Principles of trauma-informed approaches to child sexual abuse: A discussion paper
Dr Antonia Quadara and Cathryn Hunter
This paper describes the emergence of trauma-informed care in both the international and Australian service contexts. Since the early 2000s, human services, criminal justice and community welfare services have endeavored to incorporate an understanding of trauma into their organisational structures, treatment services and day-to-day practices – that is, to become trauma- informed. This was the case even if the service itself did not work directly with trauma, and a considerable body of scholarship, as well as practice and guidance literature, has developed around the notion of being trauma-informed.
While there are some common principles of trauma-informed care, a number of questions remain unresolved.
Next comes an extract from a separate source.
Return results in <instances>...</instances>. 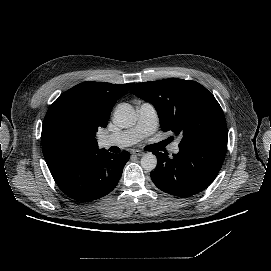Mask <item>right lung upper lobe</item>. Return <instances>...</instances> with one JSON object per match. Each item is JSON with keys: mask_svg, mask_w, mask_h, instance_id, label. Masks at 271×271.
Returning <instances> with one entry per match:
<instances>
[{"mask_svg": "<svg viewBox=\"0 0 271 271\" xmlns=\"http://www.w3.org/2000/svg\"><path fill=\"white\" fill-rule=\"evenodd\" d=\"M132 85L133 83L119 85L88 81L61 94L50 106L43 121L41 143L47 165L73 152L99 149L95 139L96 131L100 127H106L113 105ZM66 112L70 113L85 131L84 138L70 149L54 146L48 132L50 123L60 113Z\"/></svg>", "mask_w": 271, "mask_h": 271, "instance_id": "cb5924a9", "label": "right lung upper lobe"}]
</instances>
For example, there appears to be a lack of consensus about:
the extent to which trauma-informed care signals systems and organisational reform, compared to changes to specific practices and interventions
whether being trauma-informed means providing trauma counselling to clients and service users
whether practitioners need to have clinical or counselling backgrounds
which settings trauma-informed approaches are most appropriately applied to
what constitutes effective or successful trauma-informed care and practice
how trauma-informed care intersects with mental health policy more generally (Atkinson, 2002; Denham, 2008; Muskett, 2014).
This lack of consensus can lead to multiple interpretations of trauma-informed care, leaving practitioners and professionals uncertain about what the term means for them in their day-to-day practice.
The overall purpose of this paper is to provide conceptual clarity based on the available research literature and a critical analysis of the ways in which the concept is being implemented in practice.